## Directions
Return each record word for word, keeping none of its pictures.
━━━━━ Source data
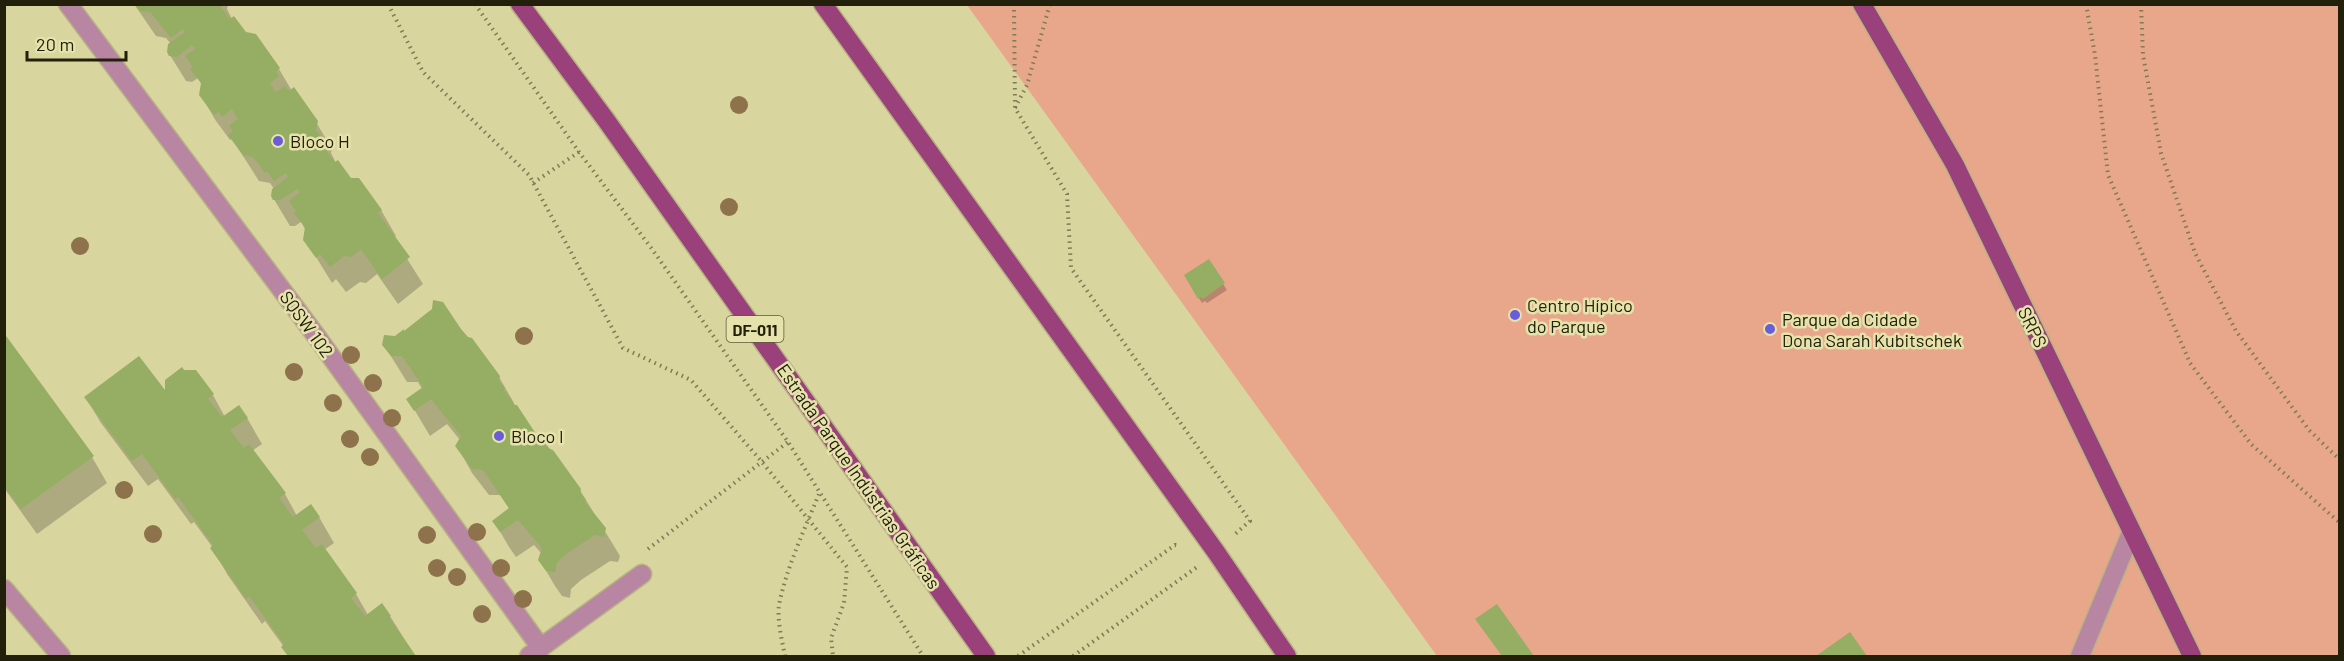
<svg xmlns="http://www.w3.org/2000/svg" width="2344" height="661" font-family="Barlow,sans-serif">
<rect width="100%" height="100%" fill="#d9d59f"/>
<path fill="#e8a78b" d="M967,5H2339V656H1437Z"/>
<path fill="#0003" d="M134,4H228L227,9L232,19L279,69L292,91L316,122L332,149L331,153L336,163L381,210L396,236L394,238L423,284L398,304L377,274L366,283L360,282L346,292L336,279L332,283L305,239L306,231L301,222L295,226H290L272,196L274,189L270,183L259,181L232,139L230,140L216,121L200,94L202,85L198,78L192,82L186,81L168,52L171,44L166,38L156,36Z
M1208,261L1227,290L1207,303L1205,301L1202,303L1186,276Z
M459,330L499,377L514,403V406L541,445L580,490L620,556L618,562L610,561L581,580L571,589L570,598L562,596L555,586L539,559L541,553L534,545L516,557L509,547L494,521L510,510L500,495H489L472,473L457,446L460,440L447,424L430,436L408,399L422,389L418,382H407L384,345L395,337Z
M4,335L92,457L107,483L37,534L4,488Z
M166,394L213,395L225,417L247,418L262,444L252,451L285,494L297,516L319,517L334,543L324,550L356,594L368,615L390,616L415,656H288L284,647L265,621L262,624L227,574L213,548L194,522L191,524L158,479L148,486L101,423L86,398Z
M1850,634L1866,656H1818Z"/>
<path fill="#95ae63" d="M135,5H223L220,6L230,19L234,16L246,32L256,34L280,68L276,71L279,76L270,83L276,92L285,86L289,91L294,87L318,121L316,130L329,147L325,149L335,162L338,160L351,178H359L382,210L378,213L410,257L382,279L361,249L351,257L344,256L330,267L320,254L316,258L303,240L305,227L294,213L296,211L289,201L300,192L297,189L280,200H273L271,196L272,189L288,177L286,173L274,181L267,171L265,173L253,157L243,155L228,135L233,131L229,126L238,119L232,109L222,117L219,112L214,115L199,95L201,83L190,69L193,67L185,56L195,49L192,45L177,57L169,56L167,52L168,44L185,32L183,29L171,38L150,12L140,11Z
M1209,259L1225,283L1203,299L1201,297L1198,299L1184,275Z
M433,300L443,302L461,329L468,337L472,338L500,376L499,381L505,388L504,390L515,405H517L542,443L543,441L550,449L553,450L581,489L580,493L586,500L585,502L606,528L604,537L595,535L566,554L557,563L555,572L546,571L538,560L542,548L518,520L500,532L492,521L509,508L483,470L472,469L455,446L461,436L431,399L414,411L406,399L423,387L402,356H391L382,345L384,335L395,336L404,329V331L432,309Z
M4,333L94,456L21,509L4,486Z
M139,356L165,390V380L182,367L184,370H196L214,394L208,399L222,417L239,405L248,418L230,430L244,448L249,444L286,493L279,498L293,517L311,504L320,517L302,530L316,548L322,544L357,593L351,598L365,616L382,603L391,616L389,617L416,656H288L281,647L284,644L249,596L246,599L210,548L213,545L178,497L175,499L142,454L132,461L84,397Z
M1497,604L1534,656H1502L1475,619Z
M1850,632L1867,656H1816Z"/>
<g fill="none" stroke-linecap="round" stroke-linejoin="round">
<g stroke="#b8b484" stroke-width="21">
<path id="minor" d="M68,4L317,337L541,648
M4,589L61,656
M529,656L642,574
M2080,656L2131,533"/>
</g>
<g stroke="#b8b484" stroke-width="21">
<path id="major" d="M520,4L606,120L986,656
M823,4L1216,552L1287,656
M1862,4L1955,165L2192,656"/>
</g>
<path stroke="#7e7b55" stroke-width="4" stroke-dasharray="1.5 4.5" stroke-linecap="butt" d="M388,4L423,72L529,175L623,348L691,380L762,462L847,567L844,603L831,638L833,656
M475,4L579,152L652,249L788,442L923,656
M1014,4L1015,108L1067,194L1071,268L1250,521L1234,535
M2086,4L2095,55L2108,175L2190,363L2251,444L2340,523
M2141,4L2143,55L2161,153L2195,253L2236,331L2309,430L2340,460
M1015,108L1027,85L1050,4
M533,183L579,152
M648,549L788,442
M785,656C782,640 777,621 779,605C786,569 805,528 819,494
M1018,656L1175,545L1180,546
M1073,656L1197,567"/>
<use href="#minor" stroke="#b885a2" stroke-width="18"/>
<use href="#major" stroke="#9a407a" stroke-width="18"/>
</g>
<g fill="#8e724c">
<circle cx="739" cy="105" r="9"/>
<circle cx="729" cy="207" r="9"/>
<circle cx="80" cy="246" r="9"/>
<circle cx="524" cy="336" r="9"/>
<circle cx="351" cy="355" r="9"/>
<circle cx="294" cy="372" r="9"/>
<circle cx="373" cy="383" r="9"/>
<circle cx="333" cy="403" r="9"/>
<circle cx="392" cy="418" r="9"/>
<circle cx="350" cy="439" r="9"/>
<circle cx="370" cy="457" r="9"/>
<circle cx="124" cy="490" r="9"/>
<circle cx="477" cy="532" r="9"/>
<circle cx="153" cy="534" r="9"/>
<circle cx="427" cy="535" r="9"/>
<circle cx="437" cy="568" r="9"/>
<circle cx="501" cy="568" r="9"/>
<circle cx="457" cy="577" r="9"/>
<circle cx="523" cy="599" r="9"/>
<circle cx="482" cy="614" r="9"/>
</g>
<g fill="#6a5dd7" stroke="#e6e2ab" stroke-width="2">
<circle cx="278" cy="141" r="6"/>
<circle cx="1515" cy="315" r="6"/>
<circle cx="1770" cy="329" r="6"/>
<circle cx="499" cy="436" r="6"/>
</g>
<g text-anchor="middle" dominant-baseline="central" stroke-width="5" stroke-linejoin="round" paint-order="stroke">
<rect fill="#e6e2ab" stroke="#5d5a3b" stroke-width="1.5" x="726.5" y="316" width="57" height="26" rx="4.5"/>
<g font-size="16" font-weight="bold" fill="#22200b">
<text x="755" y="329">DF-011</text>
</g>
<g font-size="18" fill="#22200b" stroke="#e6e2ab" text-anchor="start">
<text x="290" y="141">Bloco H</text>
<text x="1527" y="305">Centro Hípico<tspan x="1527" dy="21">do Parque</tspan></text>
<text x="1782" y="319">Parque da Cidade<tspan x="1782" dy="21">Dona Sarah Kubitschek</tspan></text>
<text x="511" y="436">Bloco I</text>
</g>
<g font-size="18" fill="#22200b" stroke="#e6e2ab">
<text transform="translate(307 324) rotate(54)">SQSW 102</text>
<text transform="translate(2033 327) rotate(64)">SRPS</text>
<text transform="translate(859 476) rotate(55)">Estrada Parque Indústrias Gráficas</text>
</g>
</g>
<rect width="2344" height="661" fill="none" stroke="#22200b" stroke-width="12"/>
<path d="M27 51v9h99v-9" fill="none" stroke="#22200b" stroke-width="3"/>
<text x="36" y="51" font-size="18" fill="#22200b" stroke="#e6e2ab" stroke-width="4.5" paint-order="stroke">20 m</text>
</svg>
━━━━━━━━━━
## Solution to this problem
<svg xmlns="http://www.w3.org/2000/svg" width="2344" height="661" font-family="Barlow,sans-serif">
<rect width="100%" height="100%" fill="#d9d59f"/>
<path fill="#e8a78b" d="M967,5H2339V656H1437Z"/>
<path fill="#0003" d="M134,4H228L227,9L232,19L279,69L292,91L316,122L332,149L331,153L336,163L381,210L396,236L394,238L423,284L398,304L377,274L366,283L360,282L346,292L336,279L332,283L305,239L306,231L301,222L295,226H290L272,196L274,189L270,183L259,181L232,139L230,140L216,121L200,94L202,85L198,78L192,82L186,81L168,52L171,44L166,38L156,36Z
M1208,261L1227,290L1207,303L1205,301L1202,303L1186,276Z
M459,330L499,377L514,403V406L541,445L580,490L620,556L618,562L610,561L581,580L571,589L570,598L562,596L555,586L539,559L541,553L534,545L516,557L509,547L494,521L510,510L500,495H489L472,473L457,446L460,440L447,424L430,436L408,399L422,389L418,382H407L384,345L395,337Z
M4,335L92,457L107,483L37,534L4,488Z
M166,394L213,395L225,417L247,418L262,444L252,451L285,494L297,516L319,517L334,543L324,550L356,594L368,615L390,616L415,656H288L284,647L265,621L262,624L227,574L213,548L194,522L191,524L158,479L148,486L101,423L86,398Z
M1850,634L1866,656H1818Z"/>
<path fill="#95ae63" d="M135,5H223L220,6L230,19L234,16L246,32L256,34L280,68L276,71L279,76L270,83L276,92L285,86L289,91L294,87L318,121L316,130L329,147L325,149L335,162L338,160L351,178H359L382,210L378,213L410,257L382,279L361,249L351,257L344,256L330,267L320,254L316,258L303,240L305,227L294,213L296,211L289,201L300,192L297,189L280,200H273L271,196L272,189L288,177L286,173L274,181L267,171L265,173L253,157L243,155L228,135L233,131L229,126L238,119L232,109L222,117L219,112L214,115L199,95L201,83L190,69L193,67L185,56L195,49L192,45L177,57L169,56L167,52L168,44L185,32L183,29L171,38L150,12L140,11Z
M1209,259L1225,283L1203,299L1201,297L1198,299L1184,275Z
M433,300L443,302L461,329L468,337L472,338L500,376L499,381L505,388L504,390L515,405H517L542,443L543,441L550,449L553,450L581,489L580,493L586,500L585,502L606,528L604,537L595,535L566,554L557,563L555,572L546,571L538,560L542,548L518,520L500,532L492,521L509,508L483,470L472,469L455,446L461,436L431,399L414,411L406,399L423,387L402,356H391L382,345L384,335L395,336L404,329V331L432,309Z
M4,333L94,456L21,509L4,486Z
M139,356L165,390V380L182,367L184,370H196L214,394L208,399L222,417L239,405L248,418L230,430L244,448L249,444L286,493L279,498L293,517L311,504L320,517L302,530L316,548L322,544L357,593L351,598L365,616L382,603L391,616L389,617L416,656H288L281,647L284,644L249,596L246,599L210,548L213,545L178,497L175,499L142,454L132,461L84,397Z
M1497,604L1534,656H1502L1475,619Z
M1850,632L1867,656H1816Z"/>
<g fill="none" stroke-linecap="round" stroke-linejoin="round">
<g stroke="#b8b484" stroke-width="21">
<path id="minor" d="M68,4L317,337L541,648
M4,589L61,656
M529,656L642,574
M2080,656L2131,533"/>
</g>
<g stroke="#b8b484" stroke-width="21">
<path id="major" d="M520,4L606,120L986,656
M823,4L1216,552L1287,656
M1862,4L1955,165L2192,656"/>
</g>
<path stroke="#7e7b55" stroke-width="4" stroke-dasharray="1.5 4.5" stroke-linecap="butt" d="M388,4L423,72L529,175L623,348L691,380L762,462L847,567L844,603L831,638L833,656
M475,4L579,152L652,249L788,442L923,656
M1014,4L1015,108L1067,194L1071,268L1250,521L1234,535
M2086,4L2095,55L2108,175L2190,363L2251,444L2340,523
M2141,4L2143,55L2161,153L2195,253L2236,331L2309,430L2340,460
M1015,108L1027,85L1050,4
M533,183L579,152
M648,549L788,442
M785,656C782,640 777,621 779,605C786,569 805,528 819,494
M1018,656L1175,545L1180,546
M1073,656L1197,567"/>
<use href="#minor" stroke="#b885a2" stroke-width="18"/>
<use href="#major" stroke="#9a407a" stroke-width="18"/>
</g>
<g fill="#8e724c">
<circle cx="739" cy="105" r="9"/>
<circle cx="729" cy="207" r="9"/>
<circle cx="80" cy="246" r="9"/>
<circle cx="524" cy="336" r="9"/>
<circle cx="351" cy="355" r="9"/>
<circle cx="294" cy="372" r="9"/>
<circle cx="373" cy="383" r="9"/>
<circle cx="333" cy="403" r="9"/>
<circle cx="392" cy="418" r="9"/>
<circle cx="350" cy="439" r="9"/>
<circle cx="370" cy="457" r="9"/>
<circle cx="124" cy="490" r="9"/>
<circle cx="477" cy="532" r="9"/>
<circle cx="153" cy="534" r="9"/>
<circle cx="427" cy="535" r="9"/>
<circle cx="437" cy="568" r="9"/>
<circle cx="501" cy="568" r="9"/>
<circle cx="457" cy="577" r="9"/>
<circle cx="523" cy="599" r="9"/>
<circle cx="482" cy="614" r="9"/>
</g>
<g fill="#6a5dd7" stroke="#e6e2ab" stroke-width="2">
<circle cx="278" cy="141" r="6"/>
<circle cx="1515" cy="315" r="6"/>
<circle cx="1770" cy="329" r="6"/>
<circle cx="499" cy="436" r="6"/>
</g>
<g text-anchor="middle" dominant-baseline="central" stroke-width="5" stroke-linejoin="round" paint-order="stroke">
<rect fill="#e6e2ab" stroke="#5d5a3b" stroke-width="1.5" x="726.5" y="316" width="57" height="26" rx="4.5"/>
<g font-size="16" font-weight="bold" fill="#22200b">
<text x="755" y="329">DF-011</text>
</g>
<g font-size="18" fill="#22200b" stroke="#e6e2ab" text-anchor="start">
<text x="290" y="141">Bloco H</text>
<text x="1527" y="305">Centro Hípico<tspan x="1527" dy="21">do Parque</tspan></text>
<text x="1782" y="319">Parque da Cidade<tspan x="1782" dy="21">Dona Sarah Kubitschek</tspan></text>
<text x="511" y="436">Bloco I</text>
</g>
<g font-size="18" fill="#22200b" stroke="#e6e2ab">
<text transform="translate(307 324) rotate(54)">SQSW 102</text>
<text transform="translate(2033 327) rotate(64)">SRPS</text>
<text transform="translate(859 476) rotate(55)">Estrada Parque Indústrias Gráficas</text>
</g>
</g>
<rect width="2344" height="661" fill="none" stroke="#22200b" stroke-width="12"/>
<path d="M27 51v9h99v-9" fill="none" stroke="#22200b" stroke-width="3"/>
<text x="36" y="51" font-size="18" fill="#22200b" stroke="#e6e2ab" stroke-width="4.5" paint-order="stroke">20 m</text>
</svg>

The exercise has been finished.